§ WORK ORDER: Change "Aggravated Assault" to "Felony Assault" in the records below, keeping every other word the same, and give them again without the pictures.

★ ★ ★ ★

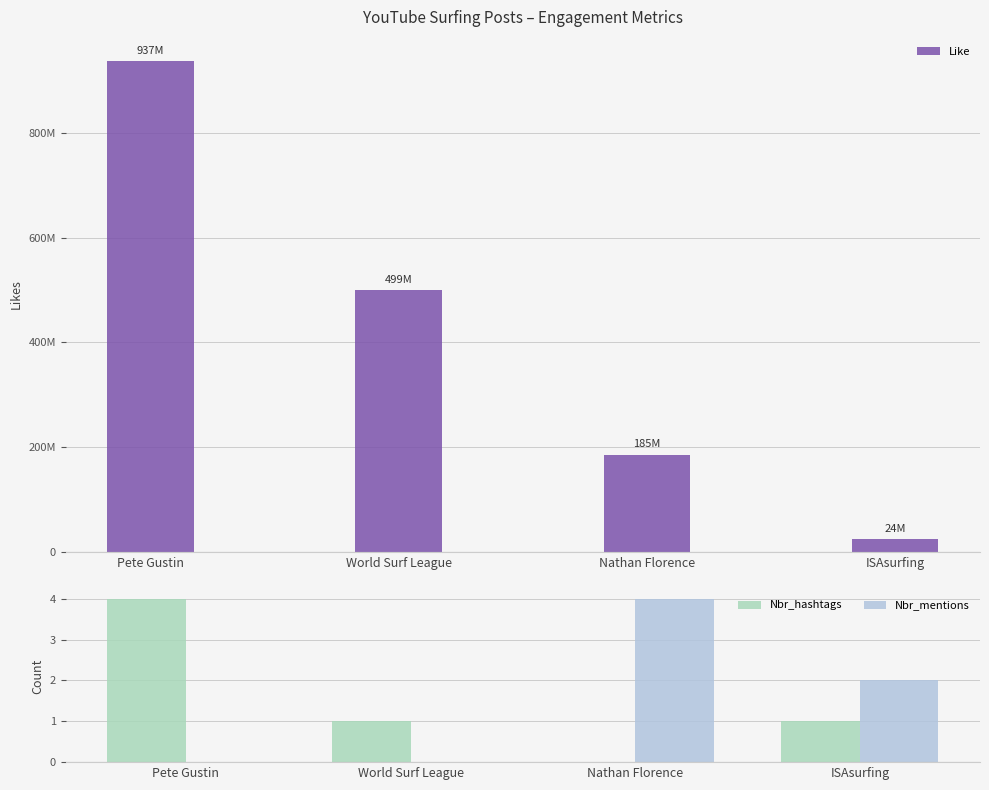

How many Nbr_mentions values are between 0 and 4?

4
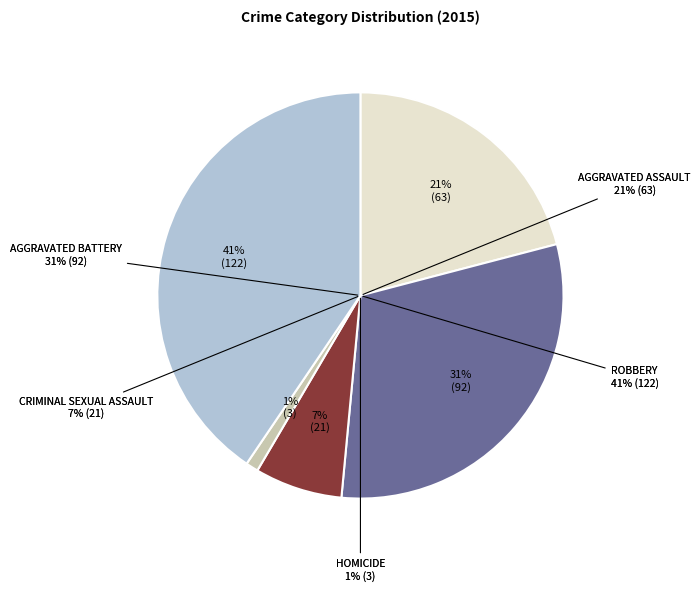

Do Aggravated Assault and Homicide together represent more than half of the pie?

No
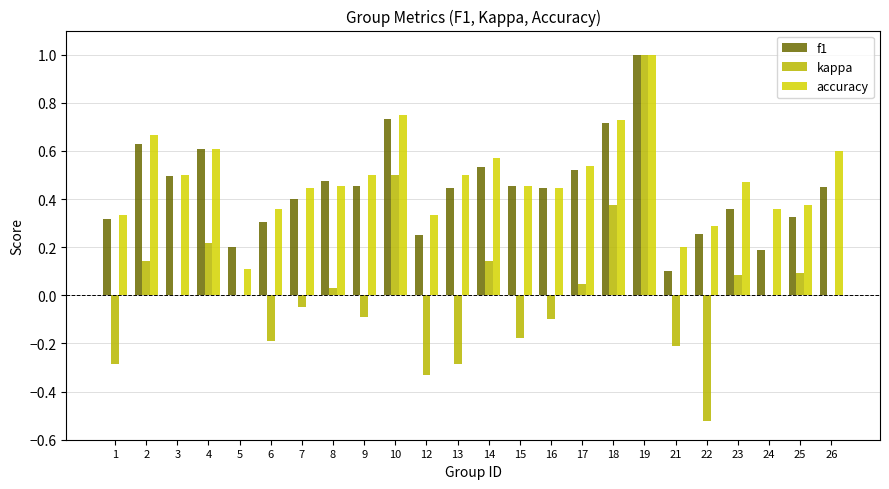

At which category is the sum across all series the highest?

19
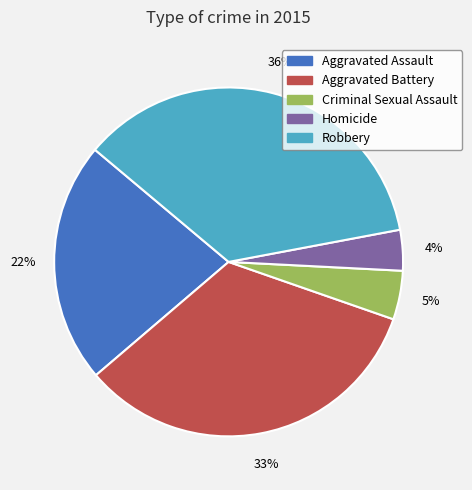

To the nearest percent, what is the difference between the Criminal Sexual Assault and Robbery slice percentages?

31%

★ ★ ★ ★

§ ANSWER BELOW:
How many Nbr_mentions values are between 0 and 4?

4

Do Felony Assault and Homicide together represent more than half of the pie?

No

At which category is the sum across all series the highest?

19

To the nearest percent, what is the difference between the Criminal Sexual Assault and Robbery slice percentages?

31%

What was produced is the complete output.